Koncert rozpoczęły „Wołyńskie Słowiki” pod dyrekcją Piotra Miłogrodzkiego. Z bukiecikami kwiatów w rękach wykonały Kwiaty Polskie S. Magdaleny Nazaretanki. Publiczności szczególnie spodobała się piosenka Charlie, litewskiego kompozytora Raymonda Pausa. Pojawił się w niej tajemniczy, „czarny tancerz”, w którego wcieliła się jedna z chórzystek. Członkowie chóru to reprezentanci wielu grup społecznych i zawodowych z dość licznej mniejszości polskiej. W Łucku i jego okolicach mieszka 900 polskich rodzin. Następnie wystąpił gospodarz „Spotkań”, lubelski chór „La Musica” pod dyrekcją Zdzisława Ohara, w poszerzonym składzie.
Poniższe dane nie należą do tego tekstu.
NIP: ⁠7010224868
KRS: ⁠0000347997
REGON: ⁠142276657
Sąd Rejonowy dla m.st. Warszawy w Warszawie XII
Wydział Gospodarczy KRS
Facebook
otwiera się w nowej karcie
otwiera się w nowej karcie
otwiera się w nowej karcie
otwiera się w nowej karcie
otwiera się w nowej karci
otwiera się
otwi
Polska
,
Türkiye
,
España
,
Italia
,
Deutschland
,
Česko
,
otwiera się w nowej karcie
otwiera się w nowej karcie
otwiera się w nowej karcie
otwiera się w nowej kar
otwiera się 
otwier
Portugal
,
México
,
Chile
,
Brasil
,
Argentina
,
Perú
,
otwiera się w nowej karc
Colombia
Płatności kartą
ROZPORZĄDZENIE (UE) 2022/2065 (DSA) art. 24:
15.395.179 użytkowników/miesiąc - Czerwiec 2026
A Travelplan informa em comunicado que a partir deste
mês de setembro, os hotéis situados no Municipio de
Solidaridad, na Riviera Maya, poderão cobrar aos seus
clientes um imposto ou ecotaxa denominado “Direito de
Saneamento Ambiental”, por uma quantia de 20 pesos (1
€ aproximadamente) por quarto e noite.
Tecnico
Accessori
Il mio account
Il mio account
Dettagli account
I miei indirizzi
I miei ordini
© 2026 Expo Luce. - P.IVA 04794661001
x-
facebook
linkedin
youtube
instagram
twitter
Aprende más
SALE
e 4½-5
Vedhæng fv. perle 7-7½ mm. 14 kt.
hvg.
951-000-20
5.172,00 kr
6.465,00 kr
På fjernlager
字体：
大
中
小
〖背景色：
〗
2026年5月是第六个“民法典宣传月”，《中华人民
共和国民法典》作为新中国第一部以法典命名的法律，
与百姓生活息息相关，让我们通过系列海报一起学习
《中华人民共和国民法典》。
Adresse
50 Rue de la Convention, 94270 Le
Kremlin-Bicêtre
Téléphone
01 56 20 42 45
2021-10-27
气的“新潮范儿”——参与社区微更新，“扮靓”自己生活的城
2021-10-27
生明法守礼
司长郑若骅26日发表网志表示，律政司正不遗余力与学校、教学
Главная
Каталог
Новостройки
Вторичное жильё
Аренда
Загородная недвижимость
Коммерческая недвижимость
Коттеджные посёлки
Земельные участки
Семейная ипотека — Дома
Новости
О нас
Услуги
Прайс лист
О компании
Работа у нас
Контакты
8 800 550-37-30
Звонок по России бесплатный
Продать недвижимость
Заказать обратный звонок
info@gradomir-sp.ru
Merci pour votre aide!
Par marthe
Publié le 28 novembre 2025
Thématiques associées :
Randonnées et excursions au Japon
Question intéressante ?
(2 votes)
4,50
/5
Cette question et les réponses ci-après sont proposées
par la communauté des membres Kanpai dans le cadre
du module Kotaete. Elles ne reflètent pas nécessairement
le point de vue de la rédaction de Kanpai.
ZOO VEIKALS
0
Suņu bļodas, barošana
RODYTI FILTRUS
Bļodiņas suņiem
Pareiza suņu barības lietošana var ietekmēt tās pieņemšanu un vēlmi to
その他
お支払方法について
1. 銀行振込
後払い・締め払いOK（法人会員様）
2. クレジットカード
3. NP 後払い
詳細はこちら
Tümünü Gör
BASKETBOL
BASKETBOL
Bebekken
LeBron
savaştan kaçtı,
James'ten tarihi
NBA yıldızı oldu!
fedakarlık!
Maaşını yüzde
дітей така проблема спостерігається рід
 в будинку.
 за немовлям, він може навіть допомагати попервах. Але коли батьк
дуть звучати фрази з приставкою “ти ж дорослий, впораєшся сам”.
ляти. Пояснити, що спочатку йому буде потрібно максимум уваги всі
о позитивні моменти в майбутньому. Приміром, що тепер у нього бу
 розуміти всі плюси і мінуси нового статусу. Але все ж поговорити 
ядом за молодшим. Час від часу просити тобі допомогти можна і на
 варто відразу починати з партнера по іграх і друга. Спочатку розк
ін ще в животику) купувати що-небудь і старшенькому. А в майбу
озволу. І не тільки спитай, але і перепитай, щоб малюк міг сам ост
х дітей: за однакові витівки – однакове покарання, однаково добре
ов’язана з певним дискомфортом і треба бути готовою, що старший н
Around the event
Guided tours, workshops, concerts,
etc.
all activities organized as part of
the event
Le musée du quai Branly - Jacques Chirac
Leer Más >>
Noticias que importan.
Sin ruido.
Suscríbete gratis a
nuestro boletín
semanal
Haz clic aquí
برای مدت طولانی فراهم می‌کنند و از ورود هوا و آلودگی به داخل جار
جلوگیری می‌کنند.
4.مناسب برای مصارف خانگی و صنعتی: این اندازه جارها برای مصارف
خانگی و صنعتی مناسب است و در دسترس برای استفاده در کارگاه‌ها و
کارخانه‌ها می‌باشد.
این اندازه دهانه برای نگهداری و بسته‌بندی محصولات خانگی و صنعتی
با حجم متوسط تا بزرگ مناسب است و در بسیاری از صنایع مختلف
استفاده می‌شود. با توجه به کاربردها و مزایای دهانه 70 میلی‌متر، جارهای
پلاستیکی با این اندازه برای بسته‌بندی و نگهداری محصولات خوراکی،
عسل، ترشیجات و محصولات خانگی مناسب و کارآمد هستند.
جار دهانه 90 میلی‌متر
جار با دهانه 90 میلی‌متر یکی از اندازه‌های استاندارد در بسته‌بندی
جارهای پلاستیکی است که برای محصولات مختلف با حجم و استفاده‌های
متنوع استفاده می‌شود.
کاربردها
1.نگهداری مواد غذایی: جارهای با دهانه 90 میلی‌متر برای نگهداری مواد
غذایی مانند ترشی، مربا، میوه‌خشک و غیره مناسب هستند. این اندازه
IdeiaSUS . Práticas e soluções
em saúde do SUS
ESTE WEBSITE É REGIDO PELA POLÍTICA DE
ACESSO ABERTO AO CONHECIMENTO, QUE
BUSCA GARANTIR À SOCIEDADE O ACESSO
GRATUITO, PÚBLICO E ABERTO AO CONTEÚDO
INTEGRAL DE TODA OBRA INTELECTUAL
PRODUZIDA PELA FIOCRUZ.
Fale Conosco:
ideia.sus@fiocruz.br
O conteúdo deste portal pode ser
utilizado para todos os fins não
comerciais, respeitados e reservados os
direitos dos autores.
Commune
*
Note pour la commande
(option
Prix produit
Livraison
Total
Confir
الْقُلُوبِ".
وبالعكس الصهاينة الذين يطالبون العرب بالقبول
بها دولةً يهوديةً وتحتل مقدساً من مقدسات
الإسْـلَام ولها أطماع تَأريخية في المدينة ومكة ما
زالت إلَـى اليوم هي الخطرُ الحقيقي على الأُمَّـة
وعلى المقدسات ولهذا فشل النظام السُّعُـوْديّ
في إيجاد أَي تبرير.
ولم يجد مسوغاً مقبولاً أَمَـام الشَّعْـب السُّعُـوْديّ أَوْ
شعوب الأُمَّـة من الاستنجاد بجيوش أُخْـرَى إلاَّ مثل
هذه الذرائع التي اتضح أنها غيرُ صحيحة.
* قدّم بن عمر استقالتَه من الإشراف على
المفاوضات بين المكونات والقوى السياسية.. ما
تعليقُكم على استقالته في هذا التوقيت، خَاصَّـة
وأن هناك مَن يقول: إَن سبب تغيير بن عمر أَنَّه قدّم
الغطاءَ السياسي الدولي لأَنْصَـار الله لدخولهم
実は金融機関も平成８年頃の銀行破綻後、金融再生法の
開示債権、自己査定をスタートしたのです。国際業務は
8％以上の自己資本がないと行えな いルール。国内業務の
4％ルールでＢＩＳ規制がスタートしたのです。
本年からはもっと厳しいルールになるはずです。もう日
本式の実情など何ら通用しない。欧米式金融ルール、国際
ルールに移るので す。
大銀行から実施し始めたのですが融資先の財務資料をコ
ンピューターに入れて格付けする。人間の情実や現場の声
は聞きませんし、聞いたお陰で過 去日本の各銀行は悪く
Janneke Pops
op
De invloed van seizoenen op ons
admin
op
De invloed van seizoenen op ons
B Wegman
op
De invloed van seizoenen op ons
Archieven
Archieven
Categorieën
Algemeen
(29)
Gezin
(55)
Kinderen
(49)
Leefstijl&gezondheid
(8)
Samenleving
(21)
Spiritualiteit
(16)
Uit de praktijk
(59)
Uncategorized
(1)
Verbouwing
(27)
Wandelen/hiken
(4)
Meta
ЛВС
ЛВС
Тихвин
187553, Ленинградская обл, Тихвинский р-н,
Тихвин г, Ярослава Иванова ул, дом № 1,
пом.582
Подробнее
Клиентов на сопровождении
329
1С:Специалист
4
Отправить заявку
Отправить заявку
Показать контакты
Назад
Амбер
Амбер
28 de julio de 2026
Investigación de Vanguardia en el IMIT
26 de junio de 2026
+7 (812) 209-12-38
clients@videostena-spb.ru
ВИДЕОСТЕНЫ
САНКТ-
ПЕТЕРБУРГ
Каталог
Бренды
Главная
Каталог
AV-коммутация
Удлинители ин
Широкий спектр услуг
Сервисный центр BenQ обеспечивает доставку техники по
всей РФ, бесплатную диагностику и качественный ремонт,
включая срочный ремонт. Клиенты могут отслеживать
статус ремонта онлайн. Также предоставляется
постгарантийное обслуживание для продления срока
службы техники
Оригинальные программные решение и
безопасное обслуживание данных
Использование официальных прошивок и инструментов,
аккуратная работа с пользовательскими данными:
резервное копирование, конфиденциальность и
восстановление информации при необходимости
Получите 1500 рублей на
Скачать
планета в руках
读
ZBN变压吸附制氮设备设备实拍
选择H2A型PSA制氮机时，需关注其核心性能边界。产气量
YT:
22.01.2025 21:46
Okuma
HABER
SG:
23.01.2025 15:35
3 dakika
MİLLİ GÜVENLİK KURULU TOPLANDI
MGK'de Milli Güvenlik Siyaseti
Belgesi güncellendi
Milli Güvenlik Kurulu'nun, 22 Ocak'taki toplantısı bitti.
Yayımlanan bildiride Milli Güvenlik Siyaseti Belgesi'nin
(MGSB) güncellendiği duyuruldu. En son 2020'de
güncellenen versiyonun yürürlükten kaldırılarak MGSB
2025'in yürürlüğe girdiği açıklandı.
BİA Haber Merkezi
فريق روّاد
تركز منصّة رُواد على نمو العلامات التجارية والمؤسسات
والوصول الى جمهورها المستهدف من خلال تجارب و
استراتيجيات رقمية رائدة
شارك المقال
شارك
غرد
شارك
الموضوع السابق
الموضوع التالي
Zespół jest laureatem wielu konkursów. Obok renesansowej muzyki sakralnej wykonał utwory współczesne - Czarownica Andrzeja Chundziaka i „Ptasie plotki” Henryka Mikołaja Góreckiego. W repertuarze znalazły się również piosenki ludowe - kaszubska Wele, wele, wetka, słowacka Tancuj, tancuj, wykrucaj i Siyahamba - południowoafrykańska melodia Zulusów. Podczas jej wykonania na scenę wszedł chór „Schola Cantorum” z Lipska, prowadzony przez Martina Lehmana. Muzyka dawna to znacząca część repertuaru tej formacji. Dość często występuje w historycznych murach lipskich kościołów św. Tomasza i św. Marcina, a także w salach Starego Ratusza. Na początek wykonał O Virgo spledens, gregoriańską pieśń pielgrzymią z X w. Ponieważ w Lipsku mieszkali i tworzyli Robert Schumann i Feliks Mendelssohn Bartholdy, dlatego ich utwory znalazły się w repertuarze chóru. Zakończenie to znane przeboje muzyki pop, m.in. The Lions Sleep Tonight, w którym chórzystki wykazały się doskonałym naśladownictwem odgłosów prawdziwej dżungli. Widzom spodobał się także niekonwencjonalny sposób dyrygowania M. Lehmana. Sympatyczny dyrygent przypomina nieco Stefana Mollera, lubianego w Polsce nauczyciela i aktora.
Potem na scenie pojawiły się wszystkie chóry. „Część wspólną” koncertu otworzył utwór Michaela Praetoriusa Viva La Musica. Następnie dwa ukraińskie - piosenka ludowa Czarne oczka i Mnohaja Lita. Potem dwa polskie Kujawiak Andrzeja Koszewskiego i Krakowiaczek Józefa Świdra. Później Kyrie, Sanctus i Agnus Dei tego samego kompozytora. Występ zakończyła Oda do radości Ludwiga van Beethovena.